[PATCH] new applet: nmeter
Rob Landley
rob at landley.net
Wed Aug 23 20:41:21 UTC 2006
On Tuesday 22 August 2006 9:49 pm, Rich Felker wrote:
> On Tue, Aug 22, 2006 at 05:17:39PM -0400, Rob Landley wrote:
> > If you want to hold off on merging this patch after GPLv3 ships, we'll
> > probably have gone GPLv2 only at that point. But right now, we're holding
>
> May I ask one final time, WHY? What advantage do you get by preventing
> people from using the code under GPLv3 as well as GPLv2?
1) Right now we can't merge GPLv2 only code (which is a real world problem for
us since it means that not only can we not take stuff like the diethotplug
code, but the portion of the kernel headers we sucked into loop.c are legally
questionable.). We also can't merge GPLv3 only code, and never will be able
to, not that this has ever mattered. So having both licenses limits the
number of sources we can take from.
2) Since the Linux kernel rejected it, it seems unlikely to have particularly
widespread adoption, so the upside of going through _any_ pain to keep
compatability with it is nonexistent. It's become just another incompatible
license ala Sun's CDDL or whatever that is (as if we had a shortage of them).
For BusyBox to be dual licensed under CDDL would be about as relevant. The
one we _care_ about is GPLv2.
3) GPLv3 attempts to place limits on usage, not just distribution. This makes
it a more restrictive license than GPLv2, leads to a forest of gotchas (like
the the need to distribute the private key you sign an RPM with in order to
comply with the license terms) only some of which are likely to be found
before the final version goes out. It also makes it particularly distasteful
for the embedded market, although since we're never dropping GPLv2 (and
that's the only one we're ever going to enforce) it's also largely
irrelevant.
4) The GPLv2 ain't broken, and we're never dropping GPLv2. Why do we _need_
two licenses? (I realize that people keep saying "but what if v2 breaks",
like it's a dish on a shelf somewhere. What if the license Windows is under
breaks? Think that's likely? The GPLv2 has been out for 15 years now.)

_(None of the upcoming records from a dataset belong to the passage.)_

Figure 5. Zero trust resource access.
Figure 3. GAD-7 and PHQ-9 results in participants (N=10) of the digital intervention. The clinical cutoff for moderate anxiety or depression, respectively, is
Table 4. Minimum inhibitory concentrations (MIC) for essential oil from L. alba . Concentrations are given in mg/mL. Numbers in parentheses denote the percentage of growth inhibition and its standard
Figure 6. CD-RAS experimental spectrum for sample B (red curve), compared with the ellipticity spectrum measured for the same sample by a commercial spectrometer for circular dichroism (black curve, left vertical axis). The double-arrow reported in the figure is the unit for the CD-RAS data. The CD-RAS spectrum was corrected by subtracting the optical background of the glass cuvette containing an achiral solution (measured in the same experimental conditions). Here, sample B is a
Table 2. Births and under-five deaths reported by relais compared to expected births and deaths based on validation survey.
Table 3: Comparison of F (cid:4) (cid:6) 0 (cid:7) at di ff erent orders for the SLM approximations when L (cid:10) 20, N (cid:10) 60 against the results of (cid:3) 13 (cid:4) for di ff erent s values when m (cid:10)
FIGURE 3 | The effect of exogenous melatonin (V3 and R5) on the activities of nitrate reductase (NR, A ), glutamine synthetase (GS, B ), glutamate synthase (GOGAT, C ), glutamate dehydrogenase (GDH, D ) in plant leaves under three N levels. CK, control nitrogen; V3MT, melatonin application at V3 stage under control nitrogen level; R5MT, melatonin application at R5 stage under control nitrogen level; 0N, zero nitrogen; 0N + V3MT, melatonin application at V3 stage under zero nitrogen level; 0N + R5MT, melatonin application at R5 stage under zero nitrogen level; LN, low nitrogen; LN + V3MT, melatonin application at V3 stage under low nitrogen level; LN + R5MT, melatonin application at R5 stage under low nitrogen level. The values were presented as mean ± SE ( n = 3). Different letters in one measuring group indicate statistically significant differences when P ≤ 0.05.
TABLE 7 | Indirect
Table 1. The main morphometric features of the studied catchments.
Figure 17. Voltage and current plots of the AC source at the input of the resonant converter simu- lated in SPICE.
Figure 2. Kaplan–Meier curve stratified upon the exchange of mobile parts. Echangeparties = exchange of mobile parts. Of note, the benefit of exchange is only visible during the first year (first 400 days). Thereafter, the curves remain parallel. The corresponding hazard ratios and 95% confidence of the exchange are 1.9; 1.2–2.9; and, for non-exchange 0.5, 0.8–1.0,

Sheer simplification says dumping the one we don't use and have no plans to
enforce is the obvious move.
> Are you
> worried that someone will make a derived work and change the "v2 or
> later" to "v3 only" and that you'll want to incorporate their changes
> into BB but be unable to do so?
I fail to see how it's a plus, but I'm not particuarly worried about it. I
don't expect there to _be_ much v3 code from anywhere except the FSF, and
most FSF code is not a good match for BusyBox. And how this would differ
from any other external code that's v3 only (or any other license terms that
we just can't use) is anybody's guess.
> Unless this is your concern, there is
> absolutely no reason to remove the "or later" except to make people's
> lives difficult for the sake of political bickering.
You have a talent for being wrong a lot.
Right now we can't use the diethotplug Eric ported to busybox. That's real,
and GPLv3 currently isn't.
Right now it's quite possible that a random kernel developer could come to us
and say "yank loop.c, you can't distribute that under GPLv3". (Since the
header defines an API that one's probably ok under "scenes a faire", but
there could be other instances of this sort of thing in the code because
we've always assumed that the Linux license and the busybox license were the
same thing.)
> The last thing we
> need is for this sort of pettiness to fragment GPL'd software by
> splitting it into two mutually incompatible "v2 only" and "v3 only"
> corpuses of code that can't be used together.
I think the Linux kernel already managed that, and in case you hadn't noticed
I've considered what the Linux kernel developers do to be a good model for
about eight years now. I'm sure I've mentioned it more than once here. :)
> As far as I can tell, v3 has its place but it's not right for BB.
HOW IS THIS A DEFENSE OF KEEPING A DUAL V3 LICENSE ON BUSYBOX?????
> However it's ridiculous to prevent people who need v3 from
> incorporating BB code into their projects.
A) By that logic we should be in the public domain.
B) There are currently zero people on the entire planet who need v3, because
it doesn't exist yet so no projects can be licensed exclusively under it.
C) One advantage of dropping v3 _before_ it ships (or really soon afterwards)
is not giving anybody trying to decide whether or not v3 is a good license
for their project the mistaken impression that future versions of BusyBox
will provide code they can use under v3 forevermore. This is, most likely,
not going to be the case.
External projects are always welcome to make bad decisions. This is not my
problem. GPLv3 is a brand new license that has nothing to do with v2, and we
are not actually required to issue new code under that license.
That said, I'm still leaning towards waiting until GPLv3 actually ships before
making a final decision on this, and I'm definitely keeping Eric Andersen in
the loop. (Of course waiting for GPLv3 to ship assumes its schedule isn't
like Duke Nukem Forever or Windows Vista...)
> Rich
Rob
--
Never bet against the cheap plastic solution.